As with much of Fuss’s past work, this exhibition at Cheim & Read stems from inspiration rooted in childhood. Remembering an oft-played board game, Snakes and Ladders (Chutes and Ladders in the U.S.), Fuss researched its original use, in ancient India, as a game of morality for young players, showing a path to enlightenment gained by good deeds. Ladders elevated players closer to Nirvana, while snakes returned them to earth. The symbolism of the snake in this context, a metaphor for the negative and corrupt, interested Fuss. For him, and in his previous work, snakes were associated with a regenerative and fluid life force, pure energy echoing the undulation of waves and the cycle of reincarnation.

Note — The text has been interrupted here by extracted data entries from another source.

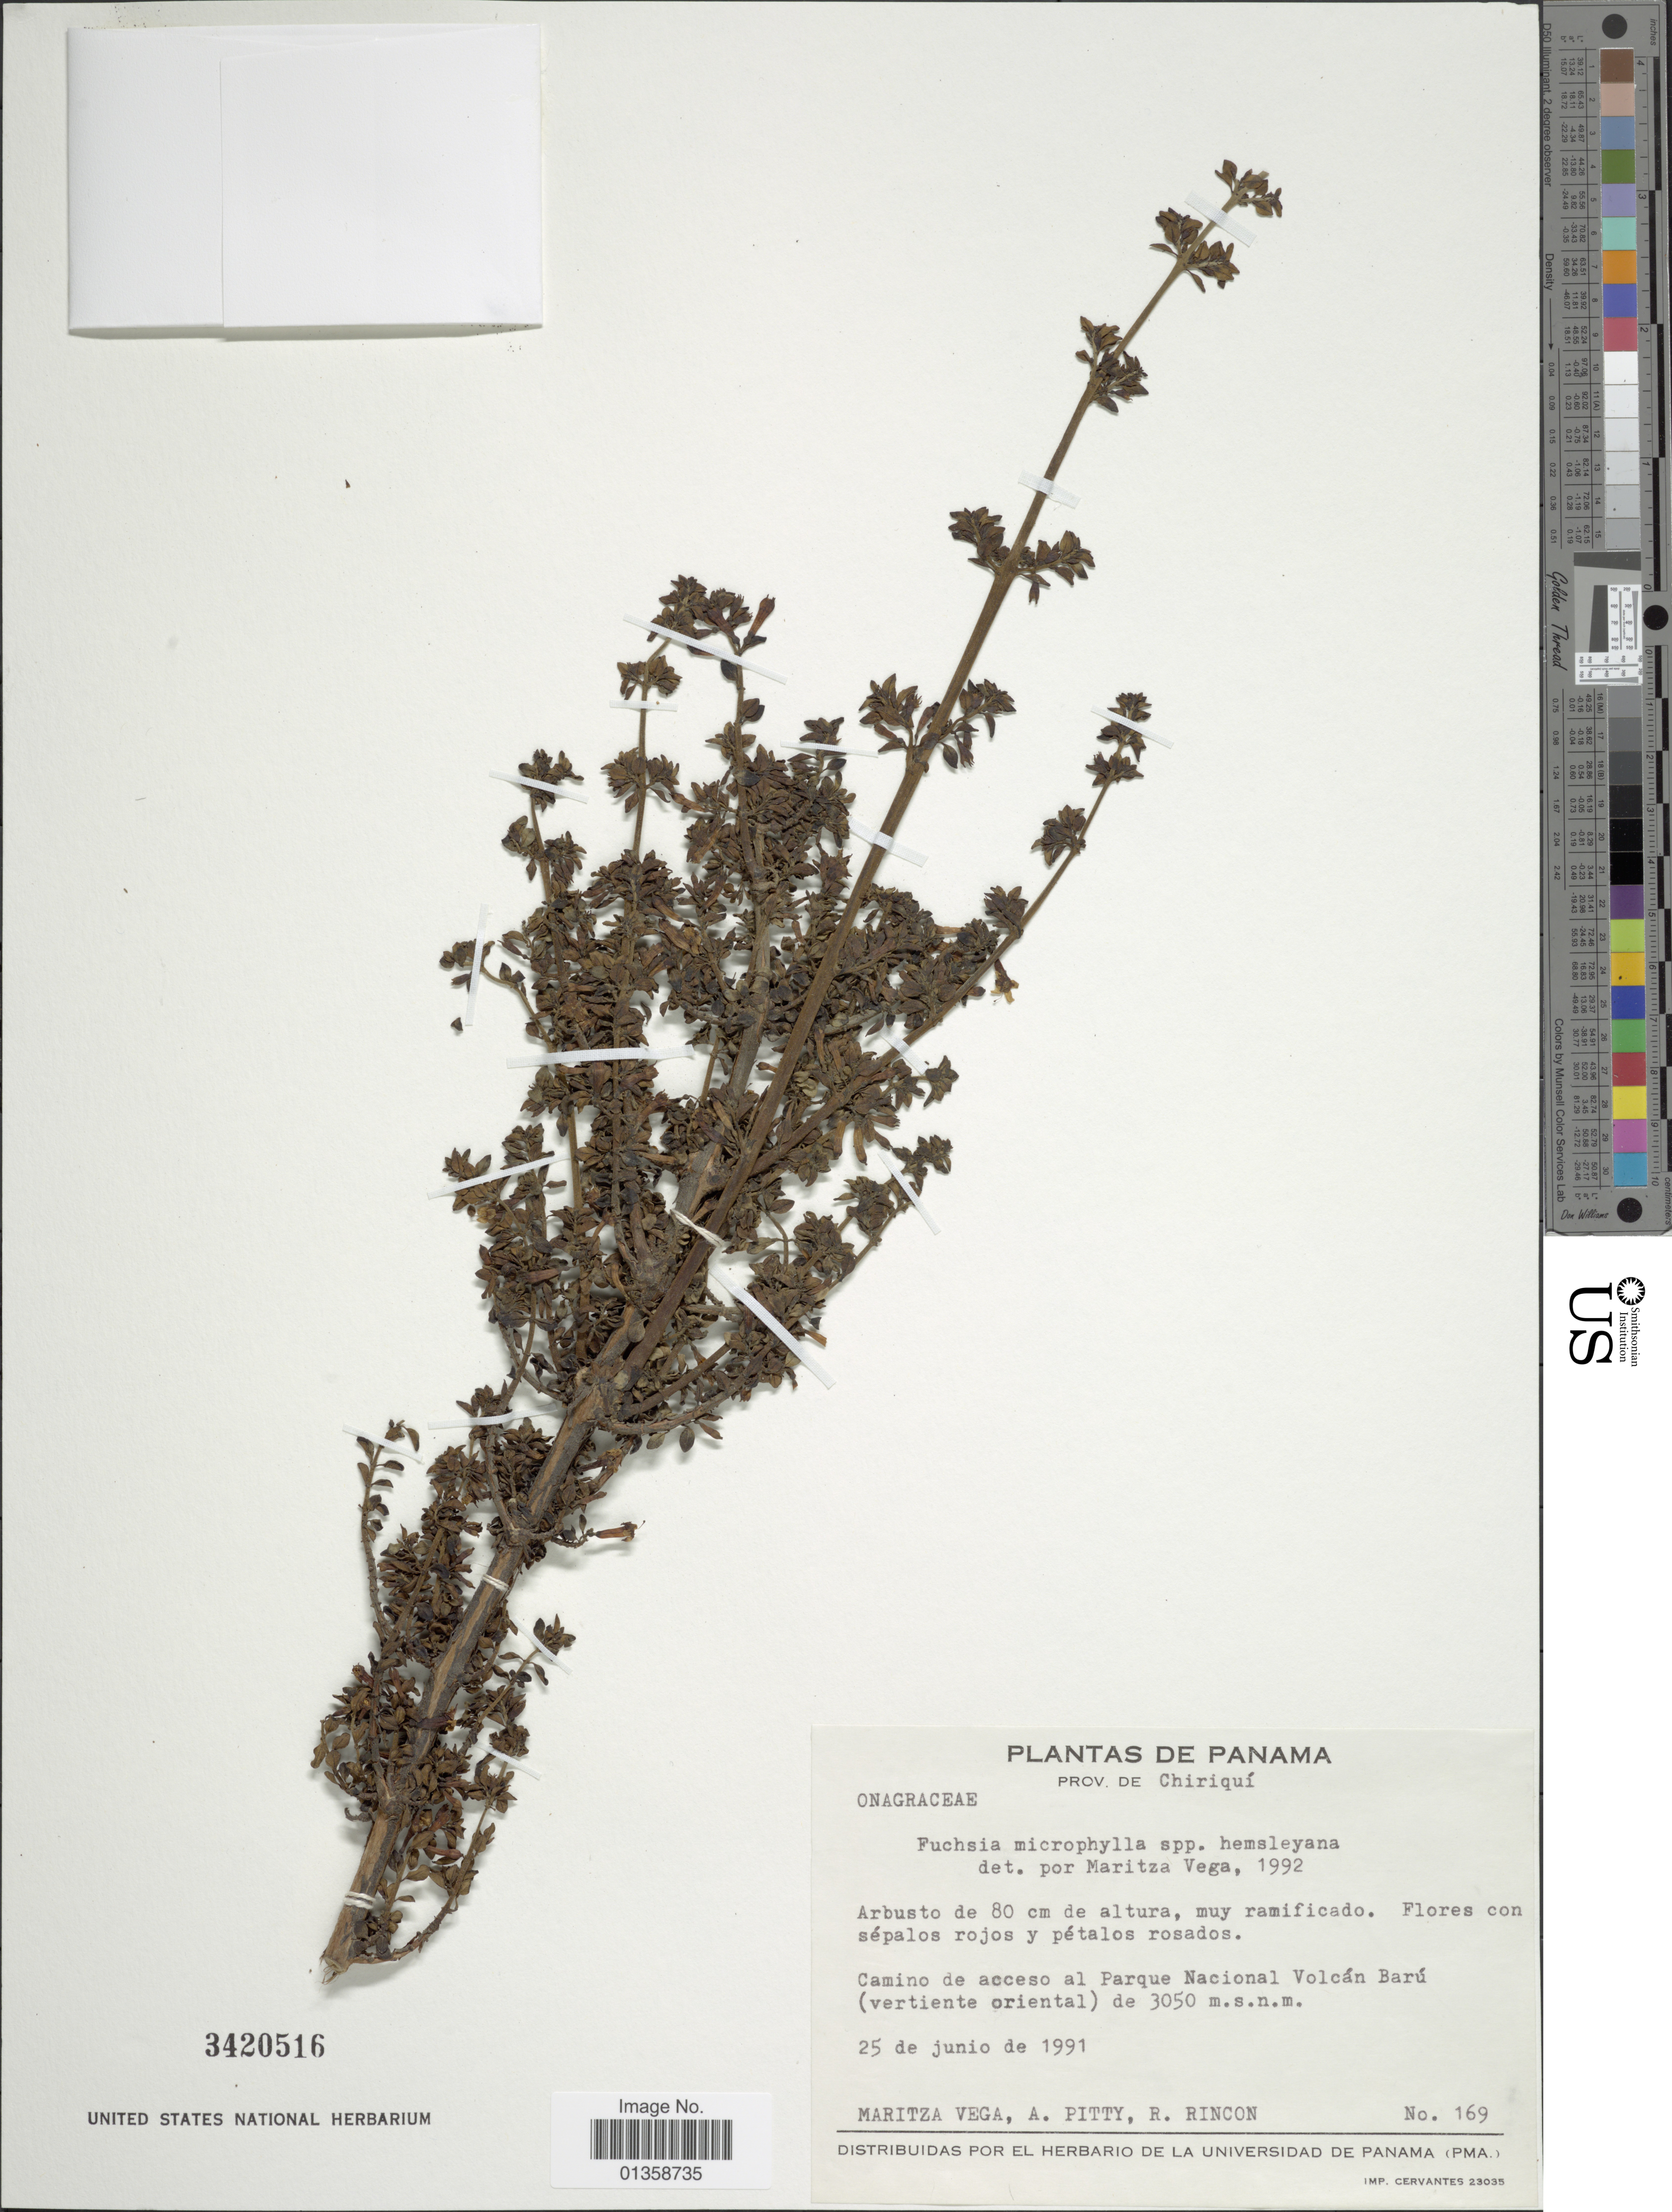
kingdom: Plantae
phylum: Tracheophyta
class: Magnoliopsida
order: Myrtales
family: Onagraceae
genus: Fuchsia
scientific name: Fuchsia microphylla subsp. hemsleyana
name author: (Woodson & Seibert) Breedlove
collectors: M. Vega, A. Pitty & R. Rincon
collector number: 169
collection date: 1991-06-25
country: Panama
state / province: Chiriqui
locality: Camino de acceso al Parque Nacional Volcán Barú (vertiente oriental)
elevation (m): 3050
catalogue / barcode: US 3420516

The snake’s dual symbolic meaning presented a paradox, and a focal point for Fuss’s recent work, which has long been concerned with the tensions inherent to opposites (male vs. female, light vs. dark). Snakes and Ladders provided Fuss with a template for a series of large scale photograms – with its horizontal, earth-bound snakes and vertical, heaven-reaching ladders, the game offers multiple dimensions and an implied journey through time and space. For several images, Fuss placed writhing snakes on a grid of newspapers, their chaotic intertwining creating a new game board, the background referencing a daily calendar or landscape of time. For others, hand-drawn trellises of varying simplicity anchor the snakes’ action. When processing the works, Fuss allowed blurred areas to occur between the grid and the snakes, providing a spatial, multi-dimensional quality to the otherwise graphic boldness of his black-and-white imagery. The snakes’ movements, inherently abstract, offer additional associations: some images, like those titled “Alphabet,” seem to reference arabesques, calligraphic texts, or gestural, expressionistic brushstrokes.

In the smaller, front room of the gallery, the snake theme is continued in a series of ethereal daguerreotypes, likely the largest ever made. The images are composed of an unmade mattress in an unadorned space, the bed either empty or topped with snakes (Fuss used Eastern Indigos). On the floor lays a silvery daguerreotype of a vagina, like a portal to the earth. In this context, Fuss does not see the vagina as a sexual organ, but rather as “architecture” – a door to the origins of life.

In additional works titled “Caduceus,” Fuss references the snake-twined staff of the Greek god Hermes. The symbol of the caduceus originated with the mythical story of Tiresias, and Tiresias’s discovery of two snakes copulating on the ground. In an attempt to separate the snakes with his staff, Tiresias is turned into a woman. Seven years later, he repeats his action and is returned to a man. The energy of the united snakes, powerful enough to transform the physical characteristics of opposite sexes, remained associated with the magical qualities of the caduceus. Tiresias eventually passed his staff to Hermes, who became, among other things, associated with alchemy. The association is also apt for Fuss, an alchemist of sorts – not only in the magic of his darkroom processing, but in the mystical nature of his imagery.